I don't know how to evaluate the final product.
Taking the logarithm gives $$ \frac{1}{n}\sum_{k=1}^n\log(n+k)-\log n=\frac{1}{n}\sum_{k=1}^n\log\left(1+\frac{k}{n}\right). $$ This is a Riemann sum which converges to $\int_0^1 \log(1+x)dx=\log 4 -1$. The desired limit is therefore $\frac{4}{e}$.
We have, using Stirling's formula: $$\begin{split}\frac{\prod_{k=1}^n (n+k)}{n^n} = \frac{(2n)!}{n^n \cdot n!} &\underset{n \to \infty}{\sim} \frac{ \left(\frac{2n}{e}\right)^{2n} \sqrt{2\pi 2n}}{n^n \cdot \left(\frac{n}{e}\right)^{n} \sqrt{2\pi n}}\\ &\underset{n \to \infty}{\sim} \frac{4^n \sqrt{2}}{e^n}\end{split}$$ As such, since putting both sides to the power $\frac{1}{n}$ is allowed, we have that our given limit is $\frac{4}{e}$.
That is allowed because if $u_n = e_n v_n$ with $e_n \to 1$, then $u_n^{1/n} = e_n^{1/n} v_n^{1/n}$.

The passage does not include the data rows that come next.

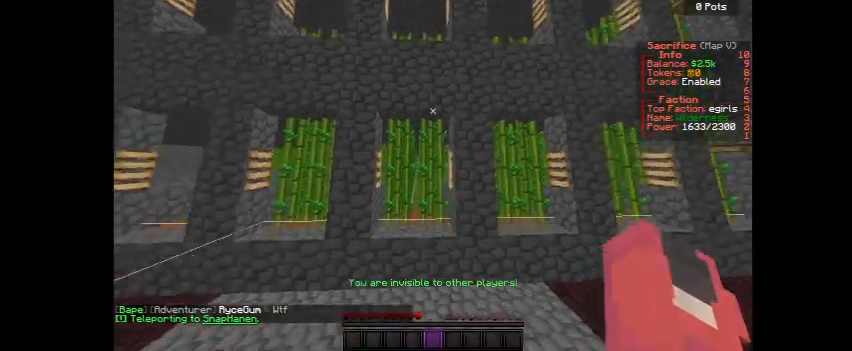
{"keys": [], "mouse": [], "events": [[200, "d", "up"], [200, "space", "up"], [467, "s", "up"]]}
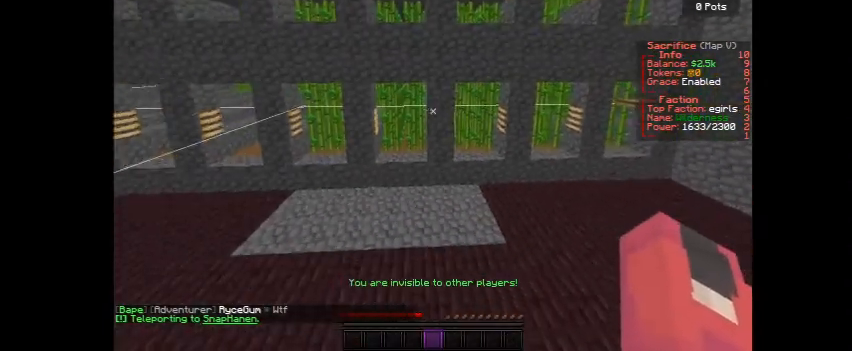
{"keys": ["a"], "mouse": [], "events": [[333, "a", "down"]]}
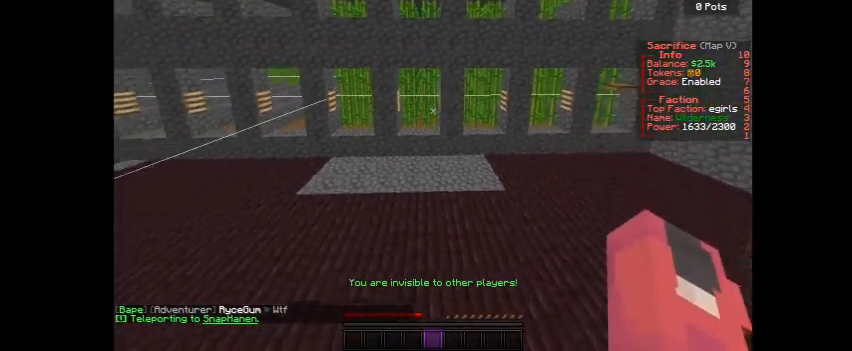
{"keys": [], "mouse": [], "events": [[33, "a", "up"]]}
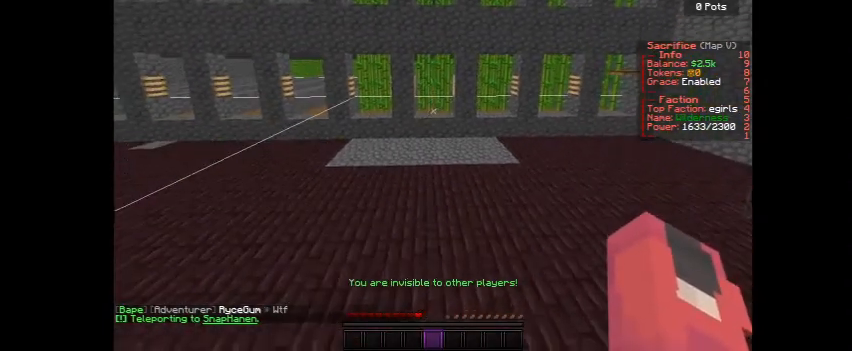
{"keys": ["space"], "mouse": [], "events": [[367, "space", "down"]]}
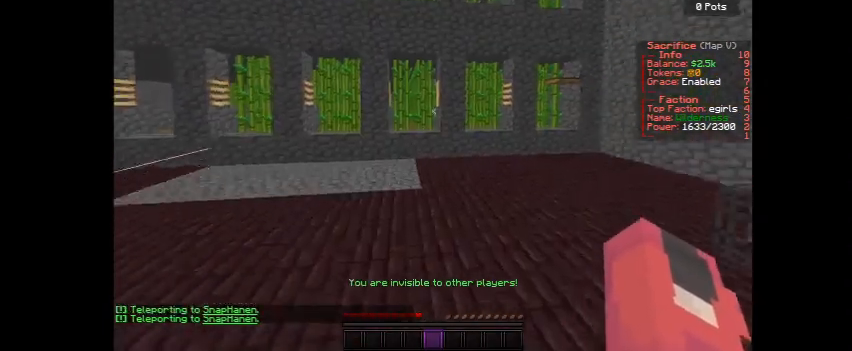
{"keys": ["space"], "mouse": [], "events": []}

But for all big enough $n$, $\frac{1}{2} \leq e_n \leq \frac{3}{2}$, so for those same $n$: $\left(\frac{1}{2}\right)^{1/n} \leq e_n^{1/n} \leq \left(\frac{3}{2}\right)^{1/n}$, and both expressions on the sides tend to $1$, so the middle one too by the squeeze theorem.
Using Pochhammer symbol $$\prod_{i=1}^n (n+i)=(n+1)_n=\frac{2^{2 n} }{\sqrt{\pi }}\Gamma \left(n+\frac{1}{2}\right)$$ So, you want to compute $$A_n=\frac 1n\left(\frac{2^{2 n} }{\sqrt{\pi }}\Gamma \left(n+\frac{1}{2}\right)\right)^{\frac 1n}$$
Taking logarithms and using Stirling expansion $$\log(A_n)=(2 \log (2)-1)+\frac{\log (2)}{2 n}-\frac{1}{24 n^2}+O\left(\frac{1}{n^4}\right)$$ $$A_n=e^{\log(A_n)}=\frac 4e \left(1+\frac{\log (2)}{2 n}+\frac{3 \log ^2(2)-1}{24 n^2}+O\left(\frac{1}{n^3}\right)\right)$$ whose relative error is less than $0.1$% as soon as $n \geq 2$.